Prismatic joints are the backbone of machines that need to cover a rectangular area cleanly. A gantry robot—the kind that rides on overhead rails above a workbench—is often three prismatic joints arranged at right angles, sliding along X, Y, and Z. A SCARA robot (common in fast pick-and-place assembly) mixes the two families: two revolute joints sweep the arm over a plane, and one prismatic joint plunges the tool straight down to place a part.
Each Adds Exactly One Freedom
Here is the elegant part: a single revolute joint and a single prismatic joint each contribute exactly one degree of freedom—one independent number you can dial to set the joint's state. For a revolute joint that number is an angle (how far it has rotated); for a prismatic joint it is a length (how far it has slid). Both are also called lower pairs, because the two parts touch over a surface rather than at a point or line, which makes them stiff and easy to seal against dust.
Because each joint adds one freedom, you can count the freedoms of a simple open arm just by counting its joints. Want a tool that can reach any position and any end-effector orientation in 3D space? You need six independent freedoms, so a classic industrial arm chains six revolute joints—one per freedom. Stringing parts and joints together in a line this way forms a kinematic chain, and an arm built as one open line is a serial manipulator.
The two joints differ in their trade-offs. Revolute joints are compact and can spin continuously (or nearly so), but a long arm swung from a single pivot can flex and sag at the far end, hurting precision. Prismatic joints, riding on rigid rails, tend to be very stiff and accurate along their travel—great when you need to push hard or place parts exactly—but they are bulky, and their reach is capped by the rail length. Designers also tune how springy a joint is on purpose; that built-in give is called mechanical compliance, and it helps a robot absorb bumps instead of fighting them.
Reading a Robot's Name as a Recipe
Once you know the two letters, you can read a robot's structure straight off its shorthand name. Engineers label revolute joints R and prismatic joints P, then list them in order from the base outward. So an "RRR" robot is three revolute joints in a row—an all-rotary arm. An "RP" arm is a revolute joint at the base carrying a prismatic slider. A "PPP" machine—three sliders at right angles—is a Cartesian gantry. The string is a recipe: joint by joint, it tells you how the robot moves.

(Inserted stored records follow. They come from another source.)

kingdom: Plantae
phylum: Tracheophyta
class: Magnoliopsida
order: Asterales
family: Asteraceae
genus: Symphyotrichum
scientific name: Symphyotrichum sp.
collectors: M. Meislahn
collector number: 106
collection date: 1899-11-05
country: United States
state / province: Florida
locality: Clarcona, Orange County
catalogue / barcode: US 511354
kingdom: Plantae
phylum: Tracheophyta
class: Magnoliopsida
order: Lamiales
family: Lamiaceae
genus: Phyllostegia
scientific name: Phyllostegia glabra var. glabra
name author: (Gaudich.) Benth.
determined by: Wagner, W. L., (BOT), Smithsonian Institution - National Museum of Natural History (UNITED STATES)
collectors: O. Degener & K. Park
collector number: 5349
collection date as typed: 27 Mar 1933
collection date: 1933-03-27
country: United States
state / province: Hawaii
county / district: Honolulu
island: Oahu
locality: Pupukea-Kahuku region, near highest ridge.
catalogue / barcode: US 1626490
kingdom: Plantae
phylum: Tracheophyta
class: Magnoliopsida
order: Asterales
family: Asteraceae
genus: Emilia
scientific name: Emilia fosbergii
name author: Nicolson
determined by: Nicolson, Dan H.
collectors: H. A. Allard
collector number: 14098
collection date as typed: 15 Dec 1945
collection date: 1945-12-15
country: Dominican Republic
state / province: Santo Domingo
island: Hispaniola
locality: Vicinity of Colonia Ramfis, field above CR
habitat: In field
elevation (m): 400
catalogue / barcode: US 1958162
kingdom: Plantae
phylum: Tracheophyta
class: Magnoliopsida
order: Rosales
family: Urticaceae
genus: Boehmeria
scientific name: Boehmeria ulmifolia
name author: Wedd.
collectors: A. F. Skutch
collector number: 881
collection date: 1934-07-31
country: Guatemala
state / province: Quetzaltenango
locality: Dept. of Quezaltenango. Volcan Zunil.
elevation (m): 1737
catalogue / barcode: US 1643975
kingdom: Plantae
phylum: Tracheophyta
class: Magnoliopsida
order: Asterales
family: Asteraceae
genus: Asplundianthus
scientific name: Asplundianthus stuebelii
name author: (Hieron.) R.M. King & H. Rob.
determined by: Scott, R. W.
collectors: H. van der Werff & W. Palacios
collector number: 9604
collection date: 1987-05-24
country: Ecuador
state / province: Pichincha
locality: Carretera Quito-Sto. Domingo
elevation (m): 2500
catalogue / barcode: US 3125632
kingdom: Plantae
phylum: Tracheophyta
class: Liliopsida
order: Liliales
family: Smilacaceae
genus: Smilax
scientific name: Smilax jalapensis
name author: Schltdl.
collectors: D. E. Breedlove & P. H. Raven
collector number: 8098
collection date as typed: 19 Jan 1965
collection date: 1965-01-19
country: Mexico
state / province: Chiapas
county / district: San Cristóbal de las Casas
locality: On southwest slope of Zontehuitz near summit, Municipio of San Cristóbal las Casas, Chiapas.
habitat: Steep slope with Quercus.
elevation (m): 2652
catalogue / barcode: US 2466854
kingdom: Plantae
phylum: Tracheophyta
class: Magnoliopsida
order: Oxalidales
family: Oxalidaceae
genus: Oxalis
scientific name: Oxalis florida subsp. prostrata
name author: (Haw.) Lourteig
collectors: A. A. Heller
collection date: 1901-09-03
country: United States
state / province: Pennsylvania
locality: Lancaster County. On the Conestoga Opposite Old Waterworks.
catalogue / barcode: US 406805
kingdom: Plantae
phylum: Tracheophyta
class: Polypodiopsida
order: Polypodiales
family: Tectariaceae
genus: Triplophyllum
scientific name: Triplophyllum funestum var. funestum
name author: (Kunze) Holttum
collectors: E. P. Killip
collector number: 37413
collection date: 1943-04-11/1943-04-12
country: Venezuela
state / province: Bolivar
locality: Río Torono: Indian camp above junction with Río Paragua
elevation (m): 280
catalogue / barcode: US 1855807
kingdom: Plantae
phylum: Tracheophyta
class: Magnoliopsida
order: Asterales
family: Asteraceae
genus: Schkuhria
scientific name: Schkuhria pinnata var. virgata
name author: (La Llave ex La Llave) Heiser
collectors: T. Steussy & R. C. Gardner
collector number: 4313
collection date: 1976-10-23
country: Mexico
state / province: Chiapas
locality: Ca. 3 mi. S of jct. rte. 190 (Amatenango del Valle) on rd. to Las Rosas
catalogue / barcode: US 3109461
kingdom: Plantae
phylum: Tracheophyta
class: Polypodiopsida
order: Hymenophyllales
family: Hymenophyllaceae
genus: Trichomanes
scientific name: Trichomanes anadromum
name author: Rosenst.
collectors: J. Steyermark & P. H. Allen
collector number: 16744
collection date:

RRR -> three revolute joints (articulated arm; reaches around obstacles) RP -> revolute + prismatic (swing to aim, then slide to extend) PPP -> three prismatic joints (Cartesian gantry; clean X-Y-Z box) RRP -> SCARA-style (two swings over a plane, one plunge down)
These two joints are not the whole alphabet—there are cylindrical, spherical, and helical joints too—but revolute and prismatic are the atoms. Almost every other joint can be understood as a combination of these two basic motions, which is why mastering the spinner and the slider gives you a reading key for nearly any mechanism you will meet.